### Passage for review
Hi,
Watching your website I can see two kind of different results:

-For example the first hit
http://www.lds.org/newsroom/files/jeff_lindsay_DNA_3.pdf, has no summary and
it produces the problem with cache.

-The third hit belongs to  the second  group,  they have summary and the
cache link goes fine.

So it looks like nutch cant access the content of first groupt hits. Maybe
parse-pdf plugin cant handle this pdf, it could happen, this would also
explains why the title of the first group hits is the URL, and not the title
keep inside pdf document.

If I were you I would crawl only the first hit (
http://www.lds.org/newsroom/files/jeff_lindsay_DNA_3.pdf ), and look the log
file.  If  parse-pdf  cant handle this document you will see a big ERROR
message.

Hope it helps.

Alvaro C.

2006/9/14, Jacob Brunson <[EMAIL PROTECTED]>:

>
> I don't know if I understand completely your email.
> What you mean with "cache"?

So if you go with the standard search results page, there is a link to
a cached copy of the page.  If the page was html, then there are no
problems, however, if the page was binary, it returns a http 500
internal server error.

### Information
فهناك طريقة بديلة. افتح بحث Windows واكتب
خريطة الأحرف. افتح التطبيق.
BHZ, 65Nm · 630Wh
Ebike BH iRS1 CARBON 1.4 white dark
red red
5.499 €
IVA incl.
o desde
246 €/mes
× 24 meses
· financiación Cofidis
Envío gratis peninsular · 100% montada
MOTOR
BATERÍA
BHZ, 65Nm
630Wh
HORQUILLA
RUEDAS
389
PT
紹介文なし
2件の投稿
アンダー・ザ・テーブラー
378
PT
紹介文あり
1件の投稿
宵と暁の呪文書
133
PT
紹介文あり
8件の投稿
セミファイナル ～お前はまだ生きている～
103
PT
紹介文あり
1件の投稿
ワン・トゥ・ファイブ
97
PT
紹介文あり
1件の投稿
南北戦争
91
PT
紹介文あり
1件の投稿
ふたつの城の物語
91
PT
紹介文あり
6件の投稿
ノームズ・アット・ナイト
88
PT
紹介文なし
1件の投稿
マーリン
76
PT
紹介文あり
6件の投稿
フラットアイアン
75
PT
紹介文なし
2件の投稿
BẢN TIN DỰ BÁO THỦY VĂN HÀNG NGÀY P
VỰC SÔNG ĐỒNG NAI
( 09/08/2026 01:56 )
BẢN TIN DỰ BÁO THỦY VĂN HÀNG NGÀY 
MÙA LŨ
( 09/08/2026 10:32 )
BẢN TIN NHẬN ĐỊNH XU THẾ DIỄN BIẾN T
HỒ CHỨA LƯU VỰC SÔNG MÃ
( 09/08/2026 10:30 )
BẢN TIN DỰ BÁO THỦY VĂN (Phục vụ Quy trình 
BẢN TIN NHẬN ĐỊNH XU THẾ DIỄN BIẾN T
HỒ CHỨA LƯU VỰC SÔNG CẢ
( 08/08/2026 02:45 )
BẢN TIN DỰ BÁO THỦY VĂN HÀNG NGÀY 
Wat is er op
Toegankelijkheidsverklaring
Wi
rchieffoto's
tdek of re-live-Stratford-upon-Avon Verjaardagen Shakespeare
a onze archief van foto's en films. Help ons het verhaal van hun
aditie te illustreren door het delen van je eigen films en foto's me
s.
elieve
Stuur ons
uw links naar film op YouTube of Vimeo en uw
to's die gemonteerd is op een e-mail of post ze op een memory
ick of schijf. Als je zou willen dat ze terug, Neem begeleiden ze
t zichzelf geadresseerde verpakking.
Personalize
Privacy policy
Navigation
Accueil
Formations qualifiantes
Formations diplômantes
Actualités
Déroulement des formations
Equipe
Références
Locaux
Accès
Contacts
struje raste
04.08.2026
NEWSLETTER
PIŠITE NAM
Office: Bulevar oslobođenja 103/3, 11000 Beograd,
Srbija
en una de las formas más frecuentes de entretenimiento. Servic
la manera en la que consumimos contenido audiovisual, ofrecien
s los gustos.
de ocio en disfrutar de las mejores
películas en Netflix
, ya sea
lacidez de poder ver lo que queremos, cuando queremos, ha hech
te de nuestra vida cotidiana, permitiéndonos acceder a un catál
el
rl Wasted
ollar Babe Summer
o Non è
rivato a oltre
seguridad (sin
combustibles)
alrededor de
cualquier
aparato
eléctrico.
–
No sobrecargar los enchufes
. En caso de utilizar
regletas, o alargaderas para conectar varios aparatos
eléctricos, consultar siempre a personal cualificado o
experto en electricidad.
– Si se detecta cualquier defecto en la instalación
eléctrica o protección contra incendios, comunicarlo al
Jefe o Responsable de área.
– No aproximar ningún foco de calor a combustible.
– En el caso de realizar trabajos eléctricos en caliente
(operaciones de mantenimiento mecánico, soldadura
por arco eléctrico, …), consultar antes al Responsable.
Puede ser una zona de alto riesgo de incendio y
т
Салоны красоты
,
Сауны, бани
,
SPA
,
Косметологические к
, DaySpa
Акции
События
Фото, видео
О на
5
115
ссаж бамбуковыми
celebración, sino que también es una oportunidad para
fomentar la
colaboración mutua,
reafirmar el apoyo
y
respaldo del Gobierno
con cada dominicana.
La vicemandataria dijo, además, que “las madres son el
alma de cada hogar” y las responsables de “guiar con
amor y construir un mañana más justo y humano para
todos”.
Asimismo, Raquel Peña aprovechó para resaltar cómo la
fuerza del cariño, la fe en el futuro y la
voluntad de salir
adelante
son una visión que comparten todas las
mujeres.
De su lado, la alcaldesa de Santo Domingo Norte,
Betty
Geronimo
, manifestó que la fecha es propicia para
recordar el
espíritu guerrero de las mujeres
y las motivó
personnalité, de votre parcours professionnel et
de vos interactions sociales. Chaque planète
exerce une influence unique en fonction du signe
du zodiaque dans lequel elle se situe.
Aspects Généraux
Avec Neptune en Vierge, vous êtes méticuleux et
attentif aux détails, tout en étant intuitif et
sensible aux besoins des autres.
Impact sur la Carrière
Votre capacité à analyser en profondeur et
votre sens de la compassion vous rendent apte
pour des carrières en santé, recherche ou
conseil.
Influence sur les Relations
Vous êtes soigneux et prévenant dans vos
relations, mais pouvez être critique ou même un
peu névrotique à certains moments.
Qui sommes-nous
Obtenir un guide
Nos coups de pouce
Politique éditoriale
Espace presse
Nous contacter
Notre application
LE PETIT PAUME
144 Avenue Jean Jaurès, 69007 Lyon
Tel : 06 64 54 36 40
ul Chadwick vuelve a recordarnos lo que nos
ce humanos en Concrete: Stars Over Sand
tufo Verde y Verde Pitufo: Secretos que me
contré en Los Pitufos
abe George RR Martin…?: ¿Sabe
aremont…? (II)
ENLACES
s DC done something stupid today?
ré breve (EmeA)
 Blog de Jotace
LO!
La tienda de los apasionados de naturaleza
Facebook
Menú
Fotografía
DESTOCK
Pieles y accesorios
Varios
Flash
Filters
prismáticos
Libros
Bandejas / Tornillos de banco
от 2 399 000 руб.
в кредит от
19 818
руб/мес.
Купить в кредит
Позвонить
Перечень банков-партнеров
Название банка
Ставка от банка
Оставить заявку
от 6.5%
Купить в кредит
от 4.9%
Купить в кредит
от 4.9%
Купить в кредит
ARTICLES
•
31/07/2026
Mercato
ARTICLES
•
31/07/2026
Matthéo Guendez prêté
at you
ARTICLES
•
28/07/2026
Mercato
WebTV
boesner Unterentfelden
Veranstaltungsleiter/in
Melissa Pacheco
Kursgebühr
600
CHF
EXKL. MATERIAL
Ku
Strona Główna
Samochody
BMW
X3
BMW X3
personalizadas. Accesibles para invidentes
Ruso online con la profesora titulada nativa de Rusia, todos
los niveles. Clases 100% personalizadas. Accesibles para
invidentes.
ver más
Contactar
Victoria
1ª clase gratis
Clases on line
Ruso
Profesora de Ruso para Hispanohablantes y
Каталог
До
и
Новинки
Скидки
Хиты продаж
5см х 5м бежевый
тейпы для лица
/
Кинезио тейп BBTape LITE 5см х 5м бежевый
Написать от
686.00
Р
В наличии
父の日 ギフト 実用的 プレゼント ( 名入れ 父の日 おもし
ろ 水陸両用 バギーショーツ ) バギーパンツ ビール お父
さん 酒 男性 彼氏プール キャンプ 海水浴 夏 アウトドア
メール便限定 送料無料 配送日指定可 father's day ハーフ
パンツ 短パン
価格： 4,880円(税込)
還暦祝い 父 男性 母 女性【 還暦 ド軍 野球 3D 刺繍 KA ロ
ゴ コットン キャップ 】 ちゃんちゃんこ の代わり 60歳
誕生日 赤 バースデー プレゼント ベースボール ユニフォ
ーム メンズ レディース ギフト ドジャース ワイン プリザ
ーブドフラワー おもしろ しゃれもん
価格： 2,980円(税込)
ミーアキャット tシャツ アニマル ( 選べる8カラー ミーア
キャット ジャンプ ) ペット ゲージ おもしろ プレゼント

### Set of tasks
a) Answer the following from the thread on Nutch search results:
(i) What is shown as the title of the first group of hits, instead of the title kept inside the PDF document?
(ii) What message would appear in the log file if parse-pdf cannot handle the document?
(iii) What does the cached-copy link return when the page was binary?
b) Reproduce the thread on Nutch search results word for word, from "If I were you" down to "completely your email.".

### Responses for each task
a)
(i) The URL.
(ii) A big ERROR message.
(iii) An HTTP 500 internal server error.

b)
If I were you I would crawl only the first hit (
http://www.lds.org/newsroom/files/jeff_lindsay_DNA_3.pdf ), and look the log
file.  If  parse-pdf  cant handle this document you will see a big ERROR
message.

Hope it helps.

Alvaro C.

2006/9/14, Jacob Brunson <[EMAIL PROTECTED]>:

>
> I don't know if I understand completely your email.